== Excerpt to read ==
------------------------------------------------------------------------

A diagram that looks something like a graph. The y axis is labeled energy. No x axis is shown. A short, horizontal line sits in space about a quarter of the way up from the bottom. It is labeled 1s. Another short, horizontal line sits in space about three quarters of the way up from the bottom. It is labeled 2s. A set of three short, horizontal lines sits in space about a four-fifths of the way up from the bottom. They are labeled 2p. Two short straight arrows are drawn at the first level with one pointing up and one pointing down. Two more short straight arrows are drawn at the second level with one pointing up and one pointing down. A note next to the top two levels says the energy gap is still too big so the electrons must pair up in the lower level.

Figure AT5.7.  The energetic trade-off between pairing electrons and moving up to the next sub-shell.

 

    A fifth electron goes into one of the 2p orbitals.  It doesn't matter which one.  We will say it is the px, arbitrarily.  A sixth electron again could either pair up in the px, or it could go into the py.  But the py energy level is really the same as the px, the electron is just found in a different direction.  The energy is the same.  That means a sixth electron will go into the py rather than pair up in the px, where it would experience extra repulsion.

------------------------------------------------------------------------

== Provided data ==
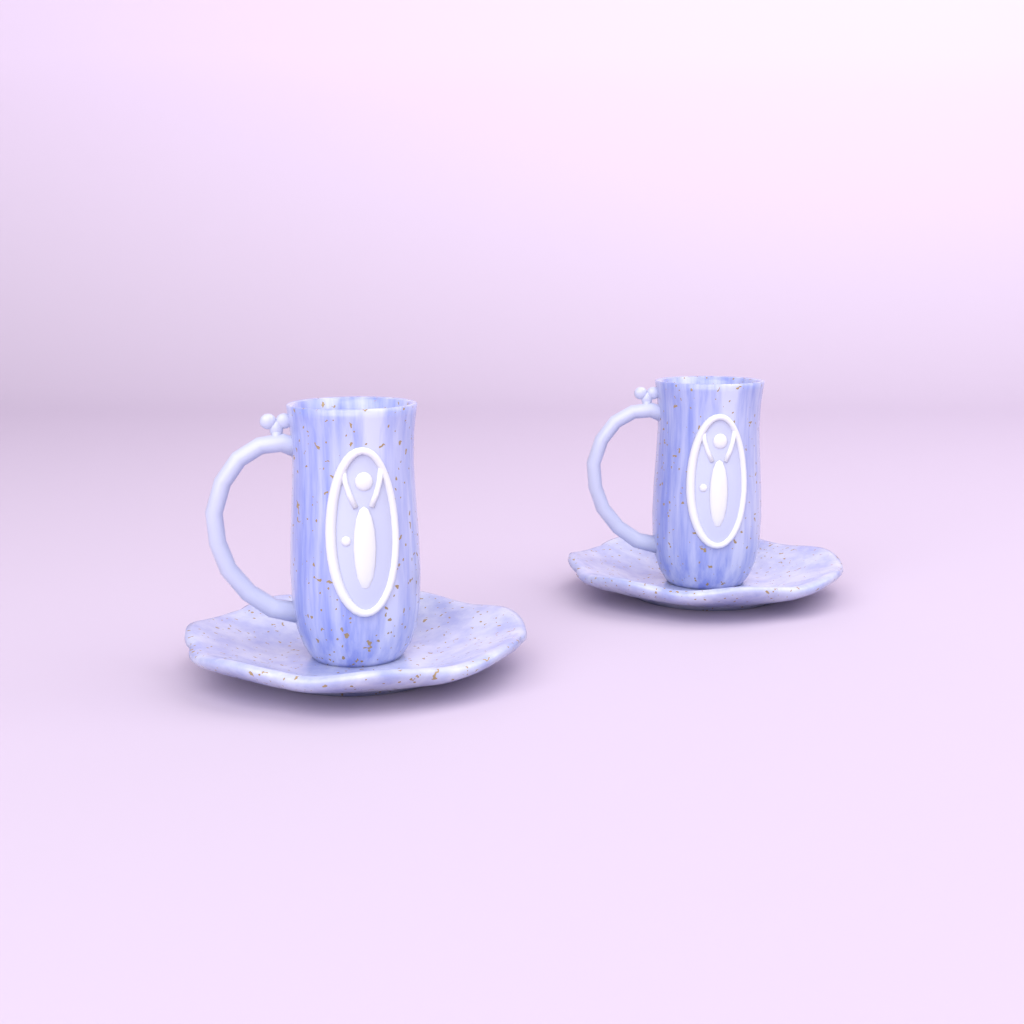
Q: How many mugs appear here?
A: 2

------------------------------------------------------------------------

== Goals ==
a - In the passage on filling electron orbitals, which orbital does the sixth electron go into?
b - In the passage on filling electron orbitals, list every label given to the energy levels in the described diagram.

== Per-task outputs ==
a - The py orbital.

b - 1s, 2s, 2p